By the time that Jim arrived, Tiffany had taken a quick shower,
put fresh styling mousse on her hair, squeezed into a tight little black
dress, and put on black pantyhose and tight black pumps. She re-did her
makeup, no better than before, and was ready just in time: moments after
she went to her living room to wait for him, Jim knocked on the door.
She got up and opened it. "Jim!" she said in her stupidest voice,
and kissed him, cringing inside. He was a tall blond man, long but thinning
hair in a ponytail.
"Ready to go, Tiff?" asked Jim.
"Yeah," she said, wanting only to eat a light dinner at home and
curl up in bed with the Dante.
"Okay," said Jim, as she got her purse and keys. "Found this
great new barbecue place near the ballpark," he said, as he opened the
door and they went through.
"Great," she said as she locked the door. Well, that's not so bad,
she thought.
Jim had made reservations, and they soon had a table despite the
popularity of the restaurant. "I'll have the buffet," said Jim to the
waitress. "You too, Tiff?" he added.
The buffet had looked good to Tiffany -- barbecued baby back ribs,
chicken parts, and fish, as well as a salad bar. "I'll just have the
salad bar," she found herself saying. Inside she was almost in tears
again at this pettiness, at being denied even the simple animal pleasure
of a good pig-out.
"Anything else to drink?" the waitress asked. "We've got a lager
and an ale from the microbrewery next door."
"I'll have a Corona," said Jim, and Tiffany wanted to cringe.
"Ma'am?" asked the waitress.
Tiffany wanted to try the ale. "A Perrier," she said.
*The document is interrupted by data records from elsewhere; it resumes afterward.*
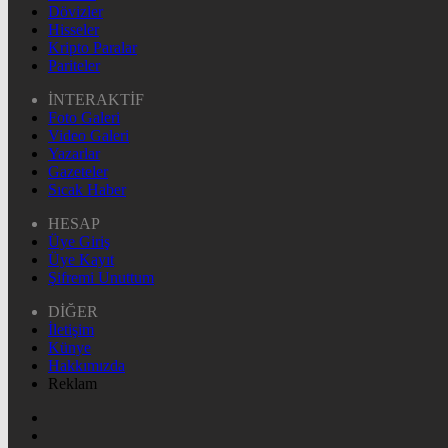
Dövizler
Hisseler
Kripto Paralar
Pariteler
İNTERAKTİF
Foto Galeri
Video Galeri
Yazarlar
Gazeteler
Sıcak Haber
HESAP
Üye Giriş
Üye Kayıt
Şifremi Unuttum
DİĞER
İletişim
Künye
Hakkımızda
Reklam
It was the top of the seventh, and the home team was down seven
runs to two; their best relief pitcher had injured his shoulder the other
night and couldn't play. "Tiff, you wanna go?" asked Jim.
Tiffany was bored, but she was hoping that the longer she delayed,
the less likely Jim would be to want sex. "Let's stay," she said, the
superficial baseball fan agreeing with her inner self.
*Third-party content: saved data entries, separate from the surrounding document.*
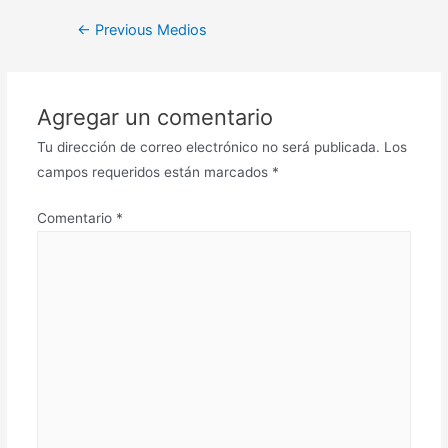
←
Previous Medios
Agregar un comentario
Tu dirección de correo electrónico no será publicada.
Los
campos requeridos están marcados
*
Comentario
*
"Okay," said Jim, not completely happy. A vendor came by and
Jim bought a beer and some peanuts; "You want anything?" Jim asked Tiffany?
She wanted a beer, even the third-rate swill served at the ballpark, but
shook her head.
The seventh inning stretch came. Jim didn't join in the singing
of "Take me out to the ball game," but Tiffany did, cringing when she heard
her breathy voice scream out the words, far off key.
In the end, the home team made a comeback but still lost. As they
came to Jim's car, Jim asked Tiffany, "Your place or mine?"
Take me home and then get out of my life forever, thought Tiffany,
but she said, "Mine, of course." They got in.
"Was it good for you last time?" asked Jim, starting the car.
Jesus, thought Tiffany, it was awful. "You surprised me a little
at first," she said with that annoying squeal she hated, "but it was great!"
"I've got some neat toys in the trunk," he said. "Wanna try them
out tonight?"
Mindless asshole, she thought, always going with the fads. Bondage
crap. What a little shit he is! "Toys?" she said, in exaggerated mock-
innocent tones that made it clear that she knew exactly what he meant.
"Nice toys for pretty little girls," he said, leering at her and
narrowly avoiding a badly-parked car.
A whole night of that bullshit, she thought. And he'll want to do
it again, and I bet I'll act as if I do too. Oh, God. "Oooh!" she said,
and, giggling, put her left hand to his crotch.